## TO-DO ITEM:
Pictures in the entries below are to be left out; otherwise, reproduce exactly the lines from the first through the line containing "In this way, all".

Saved data entries:
>>

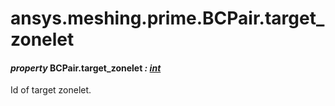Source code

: <a id="ansys-meshing-prime-bcpair-target-zonelet"></a>

# ansys.meshing.prime.BCPair.target_zonelet

<a id="ansys.meshing.prime.BCPair.target_zonelet"></a>

#### *property* BCPair.target_zonelet *: [int](https://docs.python.org/3.11/library/functions.html#int)*

Id of target zonelet.

<!-- !! processed by numpydoc !! -->
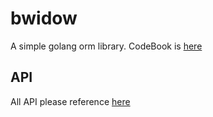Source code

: # bwidow
A simple golang orm library. CodeBook is [here](https://book.chinazt.cc/bwidow-shi-yong-zhi-nan)

## API
All API please reference [here](./api.md)
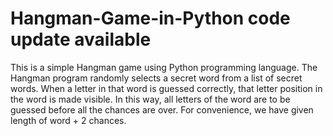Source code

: # Hangman-Game-in-Python code update available
This is a simple Hangman game using Python programming language.
The Hangman program randomly selects a secret word from a list of secret words.
When a letter in that word is guessed correctly, that letter position in the word is made visible.
In this way, all letters of the word are to be guessed before all the chances are over.
For convenience, we have given length of word + 2 chances.
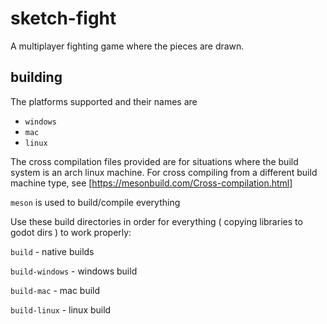 # sketch-fight
A multiplayer fighting game where the pieces are drawn.

## building
The platforms supported and their names are
 - `windows`
 - `mac`
 - `linux`

The cross compilation files provided are for situations where the build system is an arch linux machine. For cross compiling from a different build machine type, see [https://mesonbuild.com/Cross-compilation.html]

`meson` is used to build/compile everything

Use these build directories in order for everything ( copying libraries to godot dirs ) to work properly:

`build` - native builds

`build-windows` - windows build

`build-mac` - mac build

`build-linux` - linux build

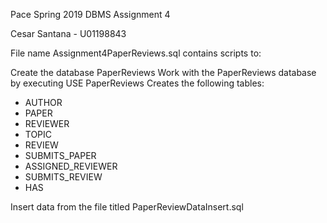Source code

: Pace Spring 2019 DBMS Assignment 4

Cesar Santana - U01198843

File name Assignment4PaperReviews.sql contains scripts to:

Create the database PaperReviews
Work with the PaperReviews database by executing USE PaperReviews
Creates the following tables:

- AUTHOR
- PAPER
- REVIEWER
- TOPIC
- REVIEW
- SUBMITS_PAPER
- ASSIGNED_REVIEWER
- SUBMITS_REVIEW
- HAS

Insert data from the file titled PaperReviewDataInsert.sql
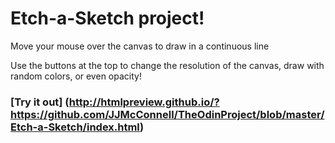 # Etch-a-Sketch project! 

Move your mouse over the canvas to draw in a continuous line

Use the buttons at the top to change the resolution of the canvas, draw with random colors, or even opacity!

### [Try it out] (http://htmlpreview.github.io/?https://github.com/JJMcConnell/TheOdinProject/blob/master/Etch-a-Sketch/index.html)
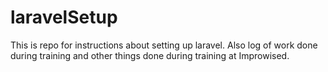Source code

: # laravelSetup
This is repo for instructions about setting up laravel.
Also log of work done during training and other things done during training at Improwised.

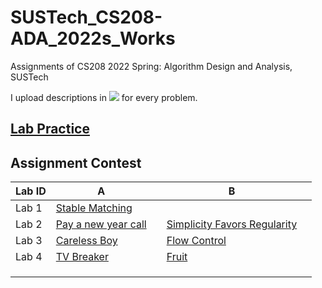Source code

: # SUSTech_CS208-ADA_2022s_Works
Assignments of CS208 2022 Spring: Algorithm Design and Analysis, SUSTech

I upload descriptions in [![](https://img.shields.io/badge/-Markdown-white?style=flat&logo=markdown&logoColor=black)](https://www.markdownguide.org/) for every problem.

## [Lab Practice](Practices/)

## Assignment Contest

| Lab ID | A                              |      | B                                       |      |
| ------ | ------------------------------ | ---- | --------------------------------------- | ---- |
| Lab 1  | [Stable Matching](Lab1/)       |      |                                         |      |
| Lab 2  | [Pay a new year call](Lab2/A/) |      | [Simplicity Favors Regularity](Lab2/B/) |      |
| Lab 3  | [Careless Boy](Lab3/A/)        |      | [Flow Control](Lab3/B/)                 |      |
| Lab 4  | [TV Breaker](Lab4/A/)          |      | [Fruit](Lab4/B/)                        |      |
|        |                                |      |                                         |      |
|        |                                |      |                                         |      |
|        |                                |      |                                         |      |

<<

## SOLUTION TO THIS EXERCISE:
Source code

: <a id="ansys-meshing-prime-bcpair-target-zonelet"></a>

# ansys.meshing.prime.BCPair.target_zonelet

<a id="ansys.meshing.prime.BCPair.target_zonelet"></a>

#### *property* BCPair.target_zonelet *: [int](https://docs.python.org/3.11/library/functions.html#int)*

Id of target zonelet.

<!-- !! processed by numpydoc !! -->
Source code

: # bwidow
A simple golang orm library. CodeBook is [here](https://book.chinazt.cc/bwidow-shi-yong-zhi-nan)

## API
All API please reference [here](./api.md)
Source code

: # Hangman-Game-in-Python code update available
This is a simple Hangman game using Python programming language.
The Hangman program randomly selects a secret word from a list of secret words.
When a letter in that word is guessed correctly, that letter position in the word is made visible.
In this way, all letters of the word are to be guessed before all the chances are over.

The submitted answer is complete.